* **SECTION DU DOCUMENT**:
━━━━━━━━━━━━━━━━━━━━

LUNDI 27 OCTOBRE 2003

SUR LA SITUATION DE NOS VOISINS EUROPÉENS

Il n’y a qu’en France que les dirigeants soient indéboulonnables

La grève prétendument générale qu’a connue l’Italie ce 24 octobre est évidemment présentée en France comme une grande victoire des bureaucraties syndicales de la Péninsule. Comme dans l’Hexagone au début du printemps, la réforme des retraites, présentée par le gouvernement Berlusconi en septembre, soutenue au Parlement, a déclenché contre elle le front commun des 3 grandes centrales. Il s'agit, en Italie, de la CISL dirigée par les démocrates chrétiens de gauche, de l’UIL de tendance sociale démocrate et de la vieille CGIL toujours très puissante comme chez nous la CGT son homologue.

━━━━━━━━━━━━━━━━━━━━

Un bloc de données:
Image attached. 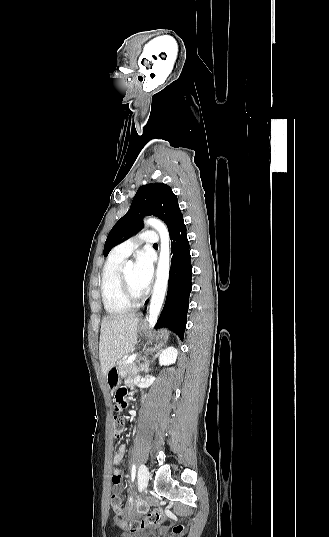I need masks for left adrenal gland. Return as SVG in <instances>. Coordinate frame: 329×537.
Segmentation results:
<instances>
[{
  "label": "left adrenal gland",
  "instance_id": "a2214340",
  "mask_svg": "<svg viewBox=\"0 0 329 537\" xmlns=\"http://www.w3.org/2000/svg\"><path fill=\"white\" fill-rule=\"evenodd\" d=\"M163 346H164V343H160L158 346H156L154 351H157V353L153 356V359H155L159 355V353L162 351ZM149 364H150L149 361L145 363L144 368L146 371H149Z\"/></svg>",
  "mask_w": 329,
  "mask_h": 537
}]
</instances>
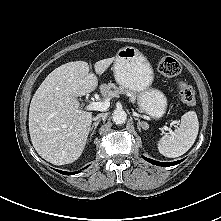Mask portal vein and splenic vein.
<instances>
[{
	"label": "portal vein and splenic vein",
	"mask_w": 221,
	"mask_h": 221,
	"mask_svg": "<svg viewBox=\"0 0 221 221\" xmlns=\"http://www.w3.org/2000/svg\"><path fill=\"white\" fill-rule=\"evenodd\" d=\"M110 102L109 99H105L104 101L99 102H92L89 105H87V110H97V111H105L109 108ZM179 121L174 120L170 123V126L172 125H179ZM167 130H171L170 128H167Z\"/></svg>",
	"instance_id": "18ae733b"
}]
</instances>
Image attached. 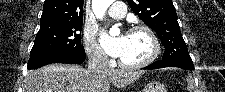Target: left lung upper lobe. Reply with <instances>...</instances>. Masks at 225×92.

━━━━━━━━━━━━━━━━━━━━

* **CONSIGNES DE TRAVAIL**:
a - Indiquez si chacun des énoncés suivants concorde avec le texte sur la grève italienne, en répondant par oui ou par non et en citant les mots du texte qui permettent de trancher : (i) la grève en Italie a eu lieu un 24 octobre ; (ii) la réforme des retraites a été présentée par le gouvernement Berlusconi en septembre ; (iii) l’UIL est dirigée par les démocrates chrétiens de gauche.
b - Poursuivez le texte sur la grève italienne après sa dernière phrase.

* **RÉPONSES PAR CONSIGNE**:
a -
(i) Oui : « La grève prétendument générale qu’a connue l’Italie ce 24 octobre ».
(ii) Oui : « la réforme des retraites, présentée par le gouvernement Berlusconi en septembre ».
(iii) Non : « la CISL dirigée par les démocrates chrétiens de gauche, de l’UIL de tendance sociale démocrate ».

b -
On ignore, bien sûr, combien de temps durera exactement ce front commun. Il n’est sans doute qu’un jeu de dupes comme l’était en février l’alliance factice initiale de la CFDT, acquise aux réformes et qui s'y est ralliée, et de la CGT, qui s'y montre totalement hostile.

Soulignons qu’en Italie comme en France, la réforme de M. Berlusconi vise simplement à adapter le système de la retraite par répartition aux évolutions de la démographie. À partir de 2008, il faudra chez nos voisins, 40 ans de cotisations au lieu de 35 actuellement pour pouvoir prendre sa retraite.

On n’est pas dans un roman de Zola ou de Dickens.

On n'est pas non plus dans le libre choix tel que nous le préconisons.

Quoi qu’en disent les commentateurs agréés, qui voudraient tant voir tomber le gouvernement de Rome, on n’est pas non plus dans un scénario Petrograd 1917. Les Trotski et les Kerenski locaux ne sont pas aux rendez-vous correspondants. De la sorte quand on nous dit par exemple que 11 millions de salariés italiens sont syndiqués, cela peut nous impressionner, certes, relativement. Dans notre pays, les 7 centrales dites représentatives additionnées n’enrégimentent guère plus de 7 % de la population active, c’est-à-dire 7 fois moins qu’en Italie.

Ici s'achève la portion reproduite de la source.